My mind went back to the times when this same 4 year old toddler was forced to say those very same words to her 2 year old brother after a fight. Over some toy or something like that. She had ignored me, refused eye contact with her brother and just muttered the barely audible words, “I’m sorry.”
I was cornered. I had to say sorry, though inside, I just wanted to hang on to my anger. Or my pride. I couldn’t tell the difference. So with no eye contact, I muttered the words, “I’m sorry” trying my best to have the most sincere tone I could muster, while failing miserably. She must have thought it was sincere enough as she started singing to break the deathly silence that was in the car.

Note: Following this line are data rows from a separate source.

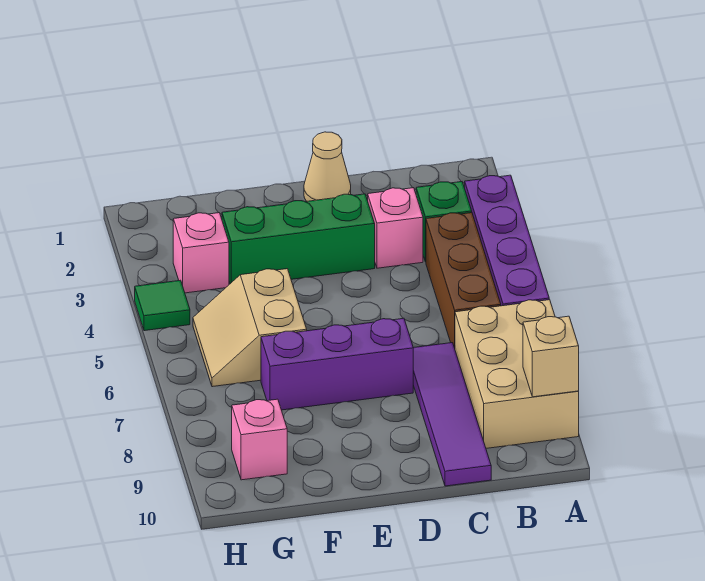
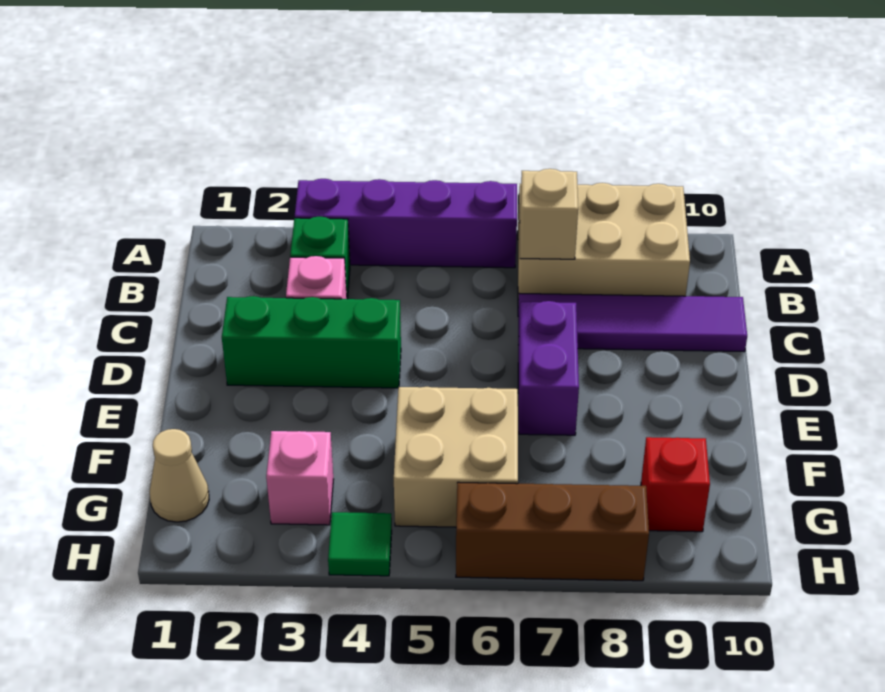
tan brick A9 level 2 -> tan brick B7 level 2
brown brick B4:B6 level 1 -> brown brick H6:H8 level 1
tan cone D1 level 1 -> tan cone G1 level 1
green brick D3:F3 level 1 -> green brick D2:D4 level 1
purple brick D7:F7 level 1 -> purple brick D7:E7 level 1
tan slope F5:G6 level 1 top F -> tan brick F5:G6 level 1
pink brick G9 level 1 -> red brick G9 level 1

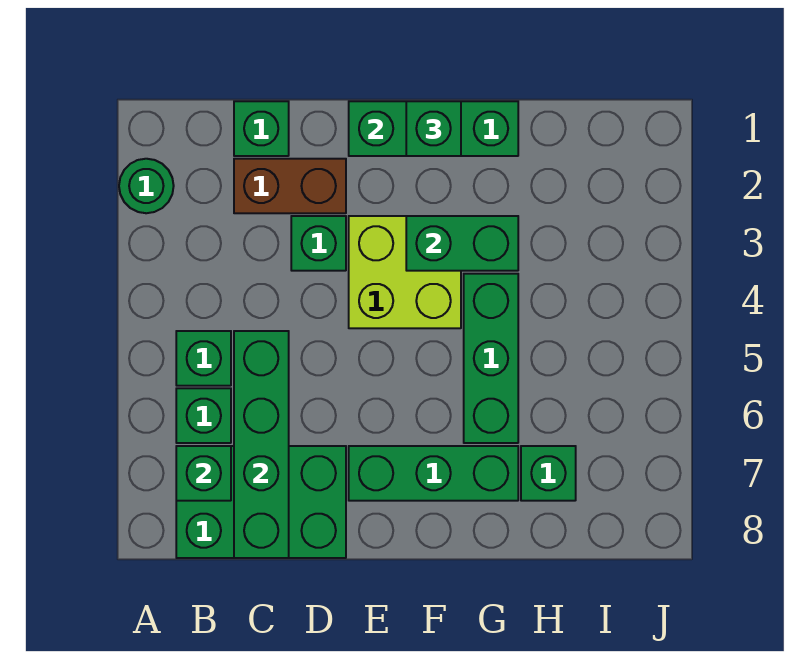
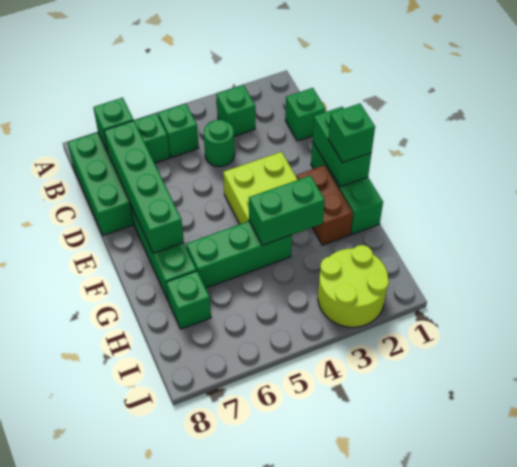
green round brick A2 level 1 -> green round brick C4 level 1
brown brick C2:D2 level 1 -> brown brick F2:G2 level 1
green brick C5:C8 level 2 -> green brick C7:F7 level 2
green brick D3 level 1 -> green brick B3 level 1
green brick F3:G3 level 2 -> green brick G3:G4 level 2
none -> lime round brick I2:J3 level 1

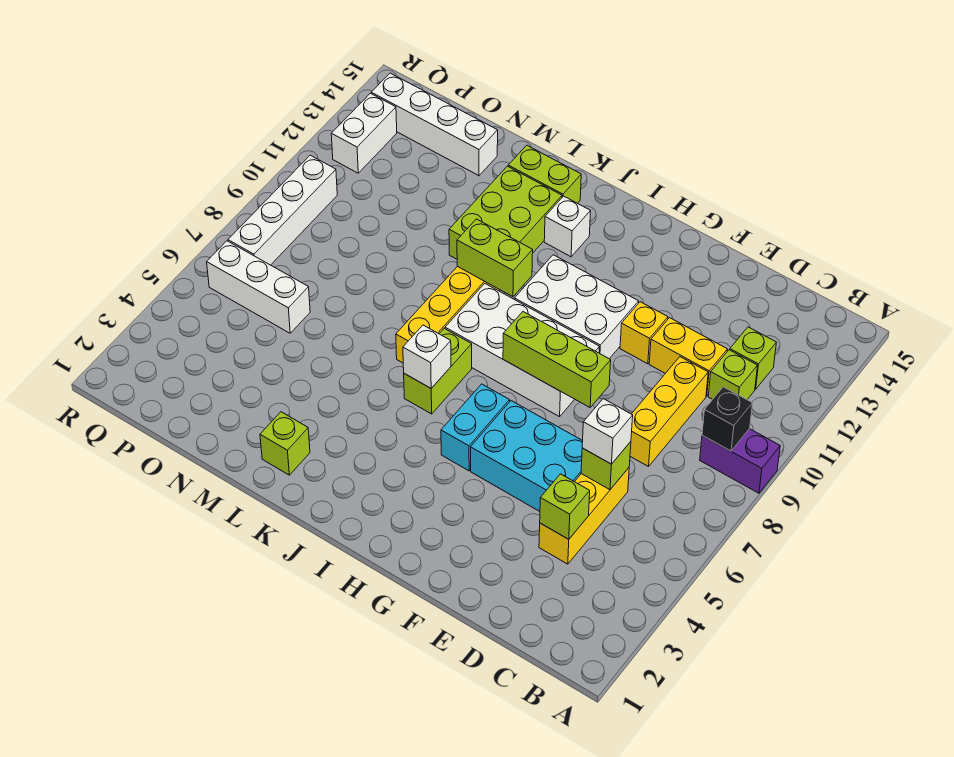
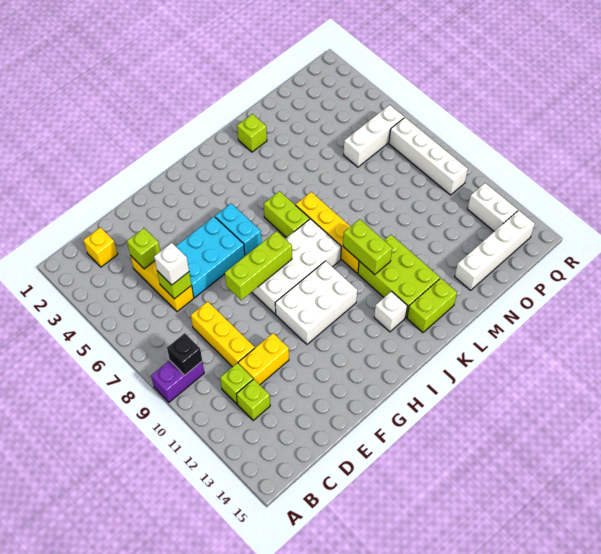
yellow brick F11 level 1 -> yellow brick C2 level 1
white brick J6 level 2 -> none
lime brick J10:K10 level 2 -> lime brick K10:K11 level 2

That evening, I was in a rather bad mood as I was driving home. I was stopped at an intersection, but since I couldn’t really see the road clearly, I had to drive a little too far forward, partially blocking the road. In the distance, I saw a bus coming, and I thought briefly, maybe I should reverse, but I didn’t. The bus driver actually stopped his vehicle right in front of my car and gave me a signal to prove I was in the wrong. And though I knew it, I felt pride welling up inside and excuses coming out of my mouth, though no one was in the car.
It was then that I realised, how easily we allow our pride to blind us of our mistakes. How as human beings, we don’t like feeling inferior or wrong. How natural it felt to be defensive and angry even when the fault lies with us. And how difficult it is to admit that you need to back off, say sorry and just move on.
My marriage needs my humility, not my pride.